Saturday, April 19, 2008

Spiritualists fear being asked to prove in court that they can heal people, see into the future or talk to the dead

Eenie meenie chili beanie . . . spiritualists are in a big tizzy over new laws in Europe that will hold them accountable for fraudulently taking people's money. But how is this any different than people giving money to churches and talking to a god that cannot be proven to exist? People blow their money on all kinds of crazy things. People believe all sorts of crazy things. If it comes down to making psychics, spiritualists, and mediums to prove they can speak to dead people, see into the future and cure people, then the next "frauds"in line to protect the public from are Christianity, Islam and all other religions where talking to an imaginary sky boss, talking to dead people, claims to cure sick and injured, and prophesying the future.

I speak out against crazy beliefs, but should we start taking away peoples' rights to participate in such activities forcibly by law?
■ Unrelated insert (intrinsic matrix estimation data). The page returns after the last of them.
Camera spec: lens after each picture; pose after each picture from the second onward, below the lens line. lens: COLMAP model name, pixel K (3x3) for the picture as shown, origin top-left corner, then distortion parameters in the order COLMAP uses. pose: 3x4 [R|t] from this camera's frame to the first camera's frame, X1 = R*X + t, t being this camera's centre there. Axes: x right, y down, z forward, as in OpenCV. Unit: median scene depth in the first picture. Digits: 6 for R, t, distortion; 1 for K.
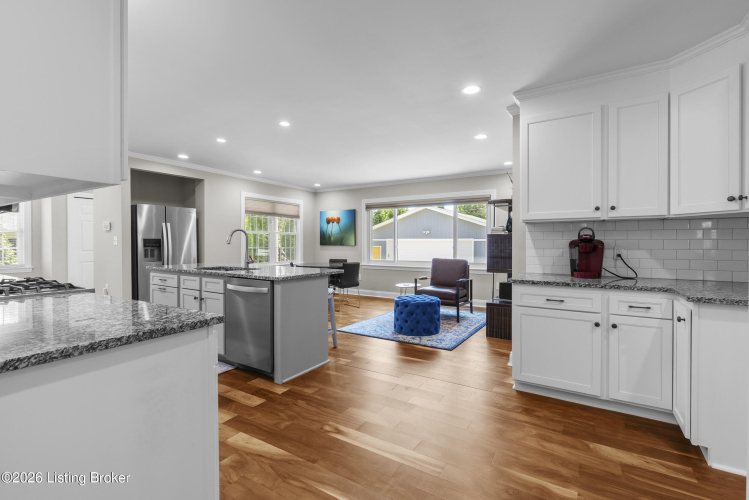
lens RADIAL K [[340.8, 0, 377.4], [0, 340.8, 245.7], [0, 0, 1]] dist [0.001089, 0.000266]
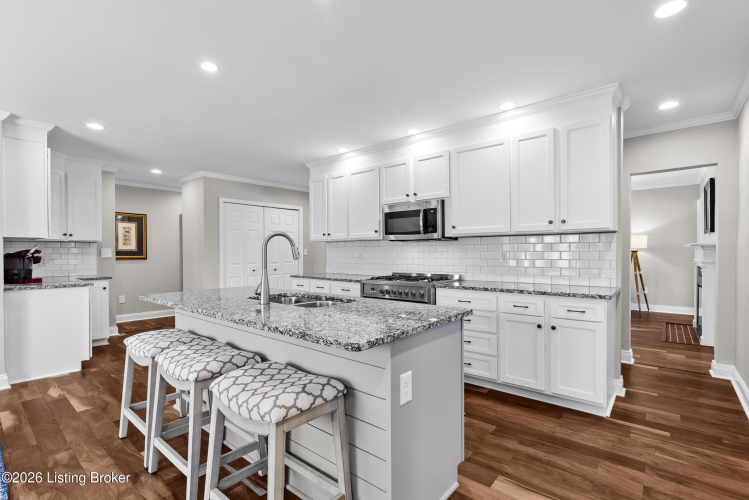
lens RADIAL K [[347.4, 0, 377.4], [0, 347.4, 247.9], [0, 0, 1]] dist [0.001570, 0.000171]
pose [[-0.988911, 0.005313, 0.148412, -0.350071], [0.005166, 0.999986, -0.001375, -0.011921], [-0.148417, -0.000593, -0.988925, 0.827112]]
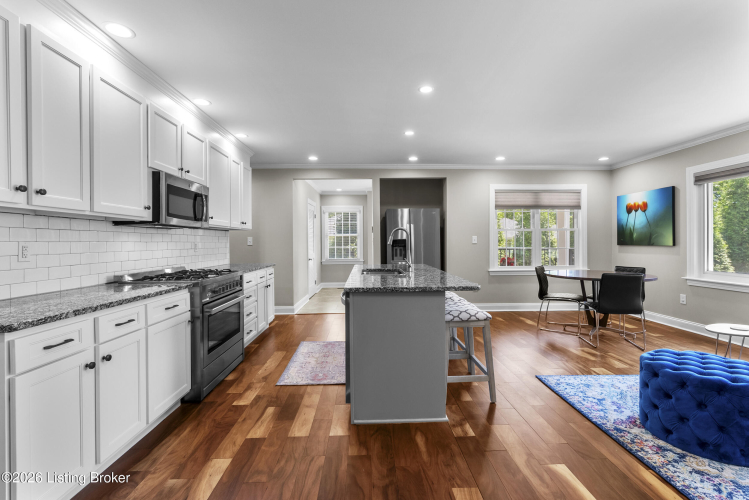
lens RADIAL K [[340.8, 0, 377.4], [0, 340.8, 245.7], [0, 0, 1]] dist [0.001089, 0.000266]
pose [[0.550138, 0.004139, -0.835063, 0.164173], [-0.001238, 0.999991, 0.004141, -0.003183], [0.835073, -0.001244, 0.550138, 0.250443]]
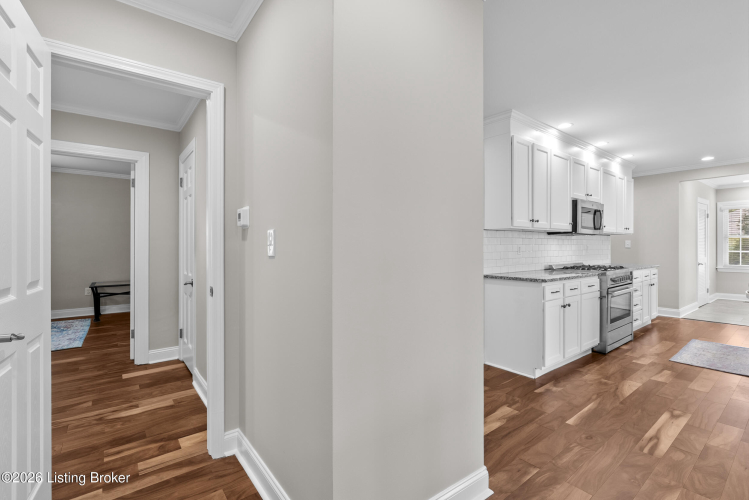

As much as I would love to see a rational and secular world, I am just not sure if this is the right way to go about it. Obviously, if spiritualists do such a booming business, it is just giving the public something that it wants to pay for.

What is your opinion?

Psychics see big trouble over new laws

LONDON (Reuters) - Fortune-tellers, mediums and spiritual healers marched on the home of the British prime minister at Downing Street on Friday to protest against new laws they fear will lead to them being "persecuted and prosecuted."

Organizers say that replacing the Fraudulent Mediums Act of 1951 with new consumer protection rules will remove key legal protection for "genuine" mediums.

They think skeptics might bring malicious prosecutions to force spiritualists to prove in court that they can heal people, see into the future or talk to the dead.

Psychics also fear they will have to give disclaimers describing their services as entertainment or as scientific experiments with unpredictable results.

"If I'm giving a healing to someone, I don't want to have to stand there and say I don't believe in what I'm doing," said Carole McEntee-Taylor, a healer who co-founded the Spiritual Workers Association.

The group delivered a petition with 5,000 names to the prime minister's office, although Gordon Brown is away in the United States.

With the changes expected to come into force next month, spiritualists have faced a barrage of headlines gleefully suggesting that they should have seen it coming


"By repealing the Act, the onus will go round the other way and we will have to prove we are genuine," McEntee-Taylor told Reuters. "No other religion has to do that."



Anonymous said...

I'm with you on that one, Stardust.
Though I'd like to see a secular world where the xtians and muslims actually represent a very small portion of the world, I don't think legislating them or their actions is the way to go. If the rubes want to believe that the dead can talk thru the mediums, or that psychics can see the future, then let them spend their money!

It IS funny, however, when xtians are confronted with said mediums and psychics, they laugh at the very idea. Wish they would look at themselves in the mirror.

BTW, I've come to the sad conclusion that we will never really get to that wonderful point when the religious people are actually in the minority. But we can dream, right?

Stardust said...

Is anyone else having trouble getting into the GifS site or is it just me?